Women oxidize proportionally more lipids than CHO and proteins compared to men, in both training periods and continuous exercise of moderate intensity (Friedlander et al., 1998; Carter et al., 2001). Muscular damage after eccentric exercise is less in women (Kerksick et al., 2008). It is supposed that the mechanism of this difference is in the hormonal response and particularly of catecholamines (Horton et al., 1998), which is lower in women. The possible antioxidant effect of estrogens in women is also worth mentioning. A recent study showed that during exercise a lower level of the product of peroxidation (8-isprostan) and a higher level of SOD was found in women after eccentric exercise (Kerksick et al., 2008). Gender differences in the metabolic response in the present study coincide with these data. During the entire LDS, women showed a lower index of muscular damage (CK), a lower level of urea and a lower lymphocyte response, with a tendency to a decrease in glucose, lactate and triglycerides.

Surprisingly, in the women swimmers of the present study the level of oxidative stress measured by the TBARS levels was greater and total serum AOC (principally non-enzymatic) was lower than in men during the entire LDS. We suppose that the greater metabolic activity of lipids in women is accompanied by greater and earlier mobilization of unsaturated fatty acids (the substrate for lipoperoxidation) and consequently a greater decrease of non-enzymatic AOC in the blood. The initial levels of both these parameters in control group women did not differ from the same in experimental group women. In each case, there were no significant changes between the two groups in relation to these parameters. On the other hand, the initial TBARS levels was significantly greater and those of AOC significantly lower in experimental group men tan control group men, confirming that training affects the oxidant/antioxidant state in men to a greater extent than in women.


CONCLUSIONS
The decrease in the TBARS levels in the first half of the LDS correlates with an increase in total serum AOC, which most likely reflects the mobilization of non-enzymatic antioxidants from other tissues during this period.

Contrary changes in the second part of the LDS probably were determined by the decrease of AOC, as well as muscular inflammation during this period.

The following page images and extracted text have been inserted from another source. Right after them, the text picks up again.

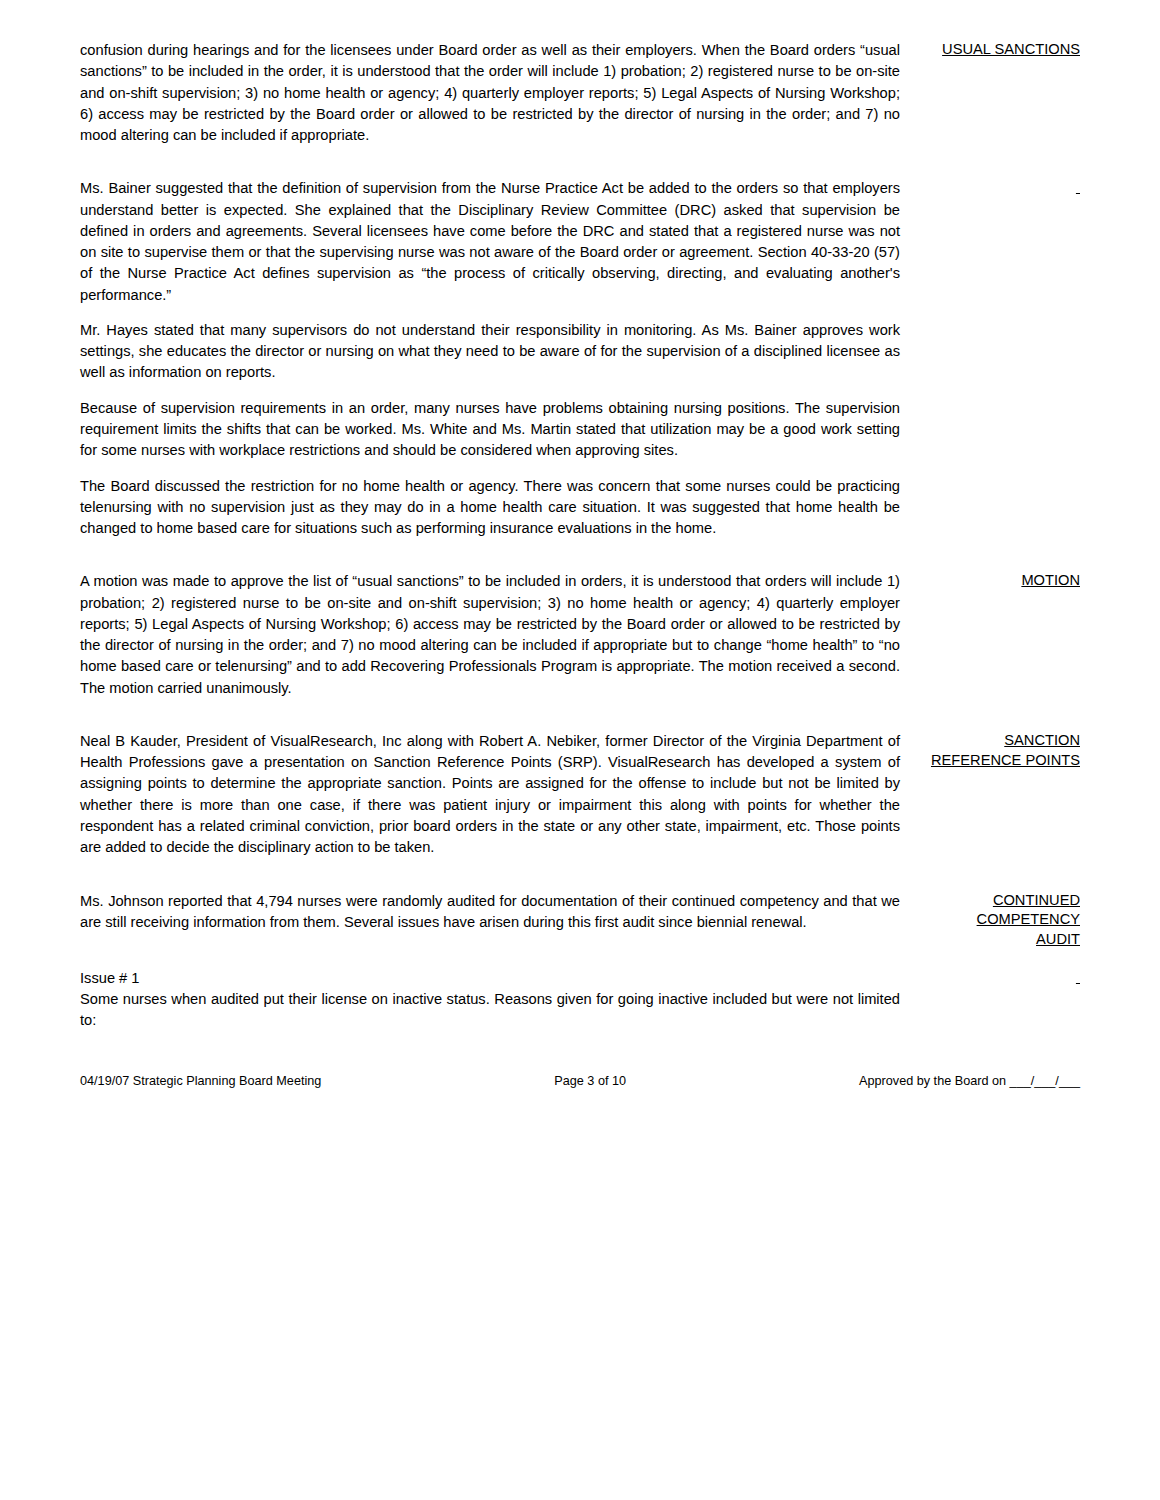confusion during hearings and for the licensees under Board order as well as their employers. When the Board orders “usual sanctions” to be included in the order, it is understood that the order will include 1) probation; 2) registered nurse to be on-site and on-shift supervision; 3) no home health or agency; 4) quarterly employer reports; 5) Legal Aspects of Nursing Workshop; 6) access may be restricted by the Board order or allowed to be restricted by the director of nursing in the order; and 7) no mood altering can be included if appropriate.
USUAL SANCTIONS
Ms. Bainer suggested that the definition of supervision from the Nurse Practice Act be added to the orders so that employers understand better is expected. She explained that the Disciplinary Review Committee (DRC) asked that supervision be defined in orders and agreements. Several licensees have come before the DRC and stated that a registered nurse was not on site to supervise them or that the supervising nurse was not aware of the Board order or agreement. Section 40-33-20 (57) of the Nurse Practice Act defines supervision as “the process of critically observing, directing, and evaluating another's performance.”
Mr. Hayes stated that many supervisors do not understand their responsibility in monitoring. As Ms. Bainer approves work settings, she educates the director or nursing on what they need to be aware of for the supervision of a disciplined licensee as well as information on reports.
Because of supervision requirements in an order, many nurses have problems obtaining nursing positions. The supervision requirement limits the shifts that can be worked. Ms. White and Ms. Martin stated that utilization may be a good work setting for some nurses with workplace restrictions and should be considered when approving sites.
The Board discussed the restriction for no home health or agency. There was concern that some nurses could be practicing telenursing with no supervision just as they may do in a home health care situation. It was suggested that home health be changed to home based care for situations such as performing insurance evaluations in the home.
A motion was made to approve the list of “usual sanctions” to be included in orders, it is understood that orders will include 1) probation; 2) registered nurse to be on-site and on-shift supervision; 3) no home health or agency; 4) quarterly employer reports; 5) Legal Aspects of Nursing Workshop; 6) access may be restricted by the Board order or allowed to be restricted by the director of nursing in the order; and 7) no mood altering can be included if appropriate but to change “home health” to “no home based care or telenursing” and to add Recovering Professionals Program is appropriate. The motion received a second. The motion carried unanimously.
MOTION
Neal B Kauder, President of VisualResearch, Inc along with Robert A. Nebiker, former Director of the Virginia Department of Health Professions gave a presentation on Sanction Reference Points (SRP). VisualResearch has developed a system of assigning points to determine the appropriate sanction. Points are assigned for the offense to include but not be limited by whether there is more than one case, if there was patient injury or impairment this along with points for whether the respondent has a related criminal conviction, prior board orders in the state or any other state, impairment, etc. Those points are added to decide the disciplinary action to be taken.
SANCTION REFERENCE POINTS
Ms. Johnson reported that 4,794 nurses were randomly audited for documentation of their continued competency and that we are still receiving information from them. Several issues have arisen during this first audit since biennial renewal.
CONTINUED COMPETENCY AUDIT
Issue # 1
Some nurses when audited put their license on inactive status. Reasons given for going inactive included but were not limited to:
04/19/07 Strategic Planning Board Meeting
Page 3 of 10
Approved by the Board on ___/___/___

There is a significant gender difference in the oxidant/antioxidant response during swimming, probably related to peculiarities in energetic metabolism and its regulation during exercise in men and women.


ACKNOWLEDGMENTS
This study was partially supported by Consejo Nacional de Ciencia y Tecnología de México (CONACYT). We are indebted to the following institutional funding sources for their valuable help in this study: Operation and Promotion of Academic Activities and Post grade and Investigation General Coordination, both of them at The National Polytechnic Institute in Mexico City. We thank Bruce Allan Larsen for reviewing the use of English in this manuscript.